A Malbec é da Argentina! É inegável! Podem parar! Engana-se
quem pensa isso! Claro que os grandes rótulos dessa importante cepa são
argentinos, atualmente são os melhores e maiores produtores de vinhos da casta
Malbec do mundo. E já vem de algum tempo, diga-se de passagem. Mas a França tem
a paternidade da Malbec e guarda, em suas terras, histórias emblemáticas que
envolvem os extremos de momentos de glória e tragédia, tendo a própria
Argentina exercendo um protagonismo no caminho da Malbec que culminou com o
sucesso dos dias contemporâneos. Porém, admito que, em um passado razoavelmente
distante, eu também desconhecia essa história e atribuía, diante ápice da minha
insegurança, que a Malbec era dos hermanos.
★ ★ ★ ★ ★
**Teste seu entendimento**
(a) De acordo com o texto sobre a Malbec, qual país tem a paternidade dessa uva?
(b) Continue o texto sobre a origem da Malbec a partir do ponto em que ele termina.
★ ★ ★ ★ ★
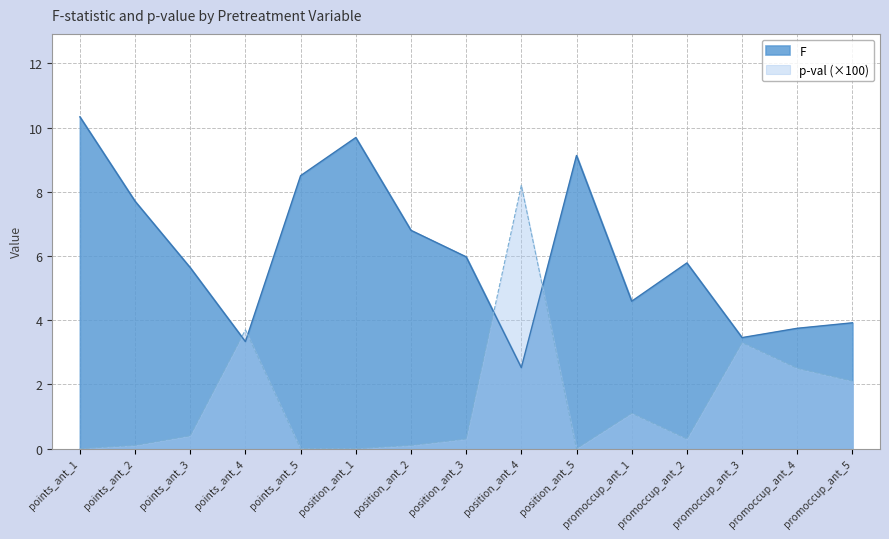

What is the sum of all F values?

91.1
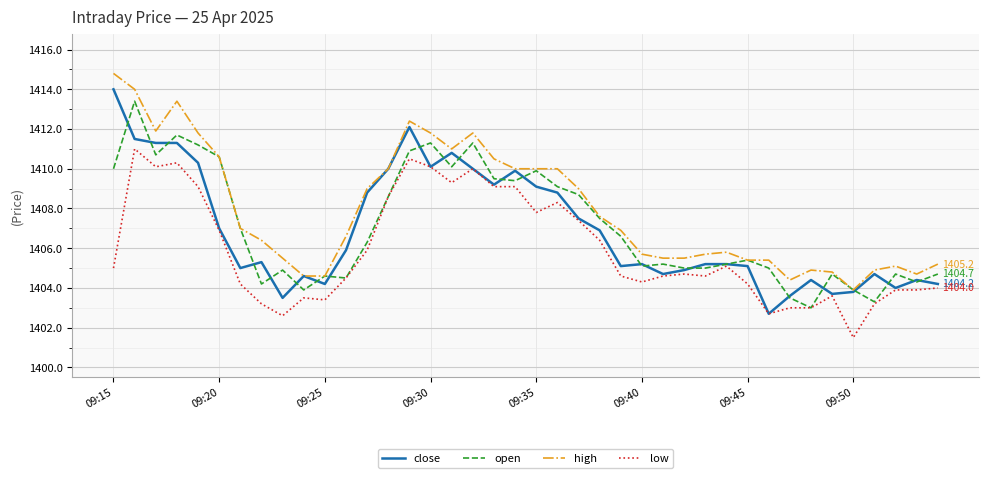

What is the highest value of the high series?

1414.8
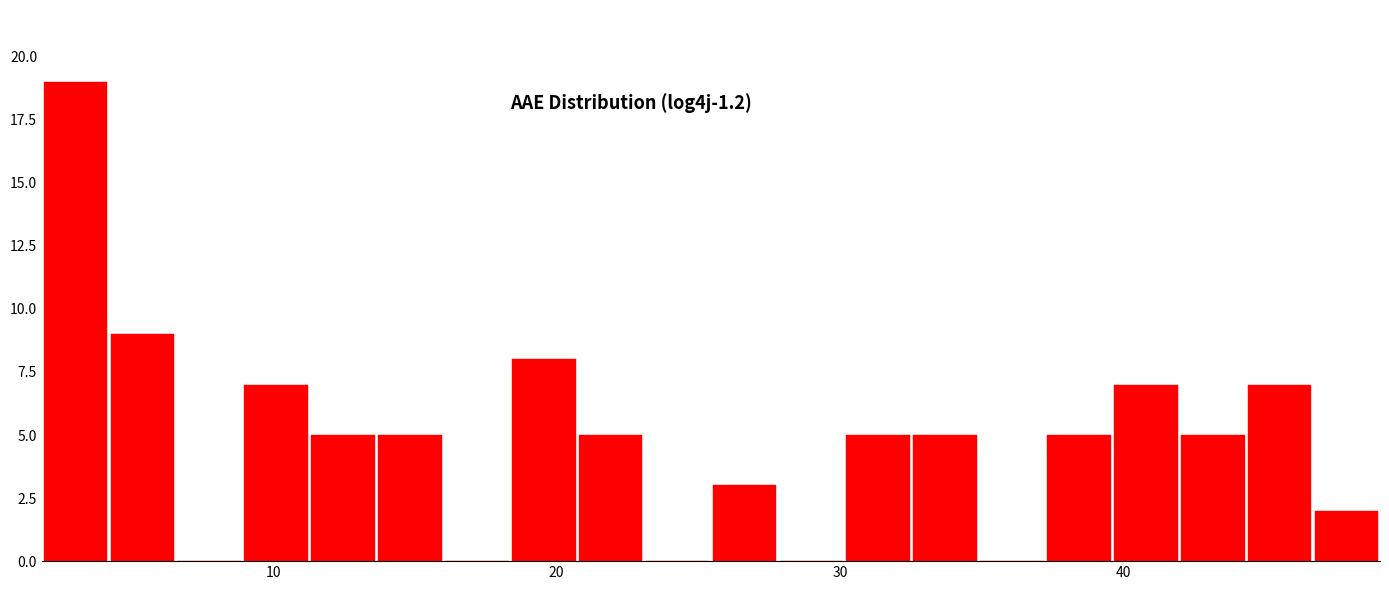

Around what value on the x-axis is the tallest bar? Give the approximate position of its centre, as read against the axis.

3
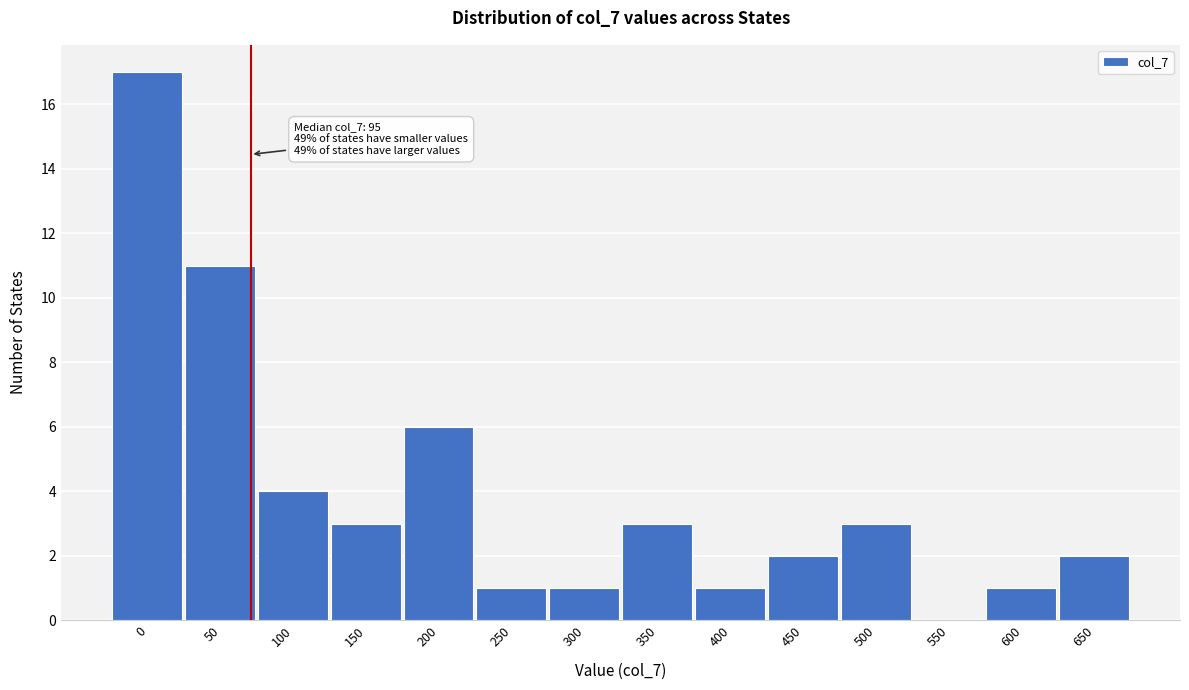

Reading left to right, list all the values displayed in this chart.

0=17	50=11	100=4	150=3	200=6	250=1	300=1	350=3	400=1	450=2	500=3	550=0	600=1	650=2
★ ★ ★ ★ ★
**Tarefas resolvidas**
(a) A França.

(b)
A Malbec tem as suas origens em uma região chamada Cahors, no
sudoeste francês e que fica muito próximo a mais conhecida das regiões
vitivinícolas daquele país, Bourdeaux. Não me recordo quando descobri que a
casta pertencia a região francesa de Cahors, sequer conhecia a existência desse
local na França. Provavelmente foi uma descoberta de forma mais despretensiosa
do mundo, garimpando outras informações. Quando descobri foi muito relevante,
levando em consideração a importância que a história do vinho tem para mim e me
pus a ler, a descobrir rótulos disponíveis para venda aqui no Brasil.
Depois da intensa leitura sobre Cahors, decidi buscar vinhos
da casta Malbec dessa região, como um bom enófilo ávido por novidades e experiências
sensoriais agradáveis comecei a procurar e percebi que a oferta não é muito
grande e os poucos rótulos disponíveis são muito caros para a minha realidade
econômica. Pensei, um tanto quanto frustrado: Jamais terei a alegria, o prazer
de degustar um Malbec de Cahors! Parecia muito distante das minhas
possibilidades. Após essa triste constatação decidi esquecer e não procurar
mais rótulos e tão pouco ler sobre a região francesa de Cahors. Queria abstrair
de minha mente.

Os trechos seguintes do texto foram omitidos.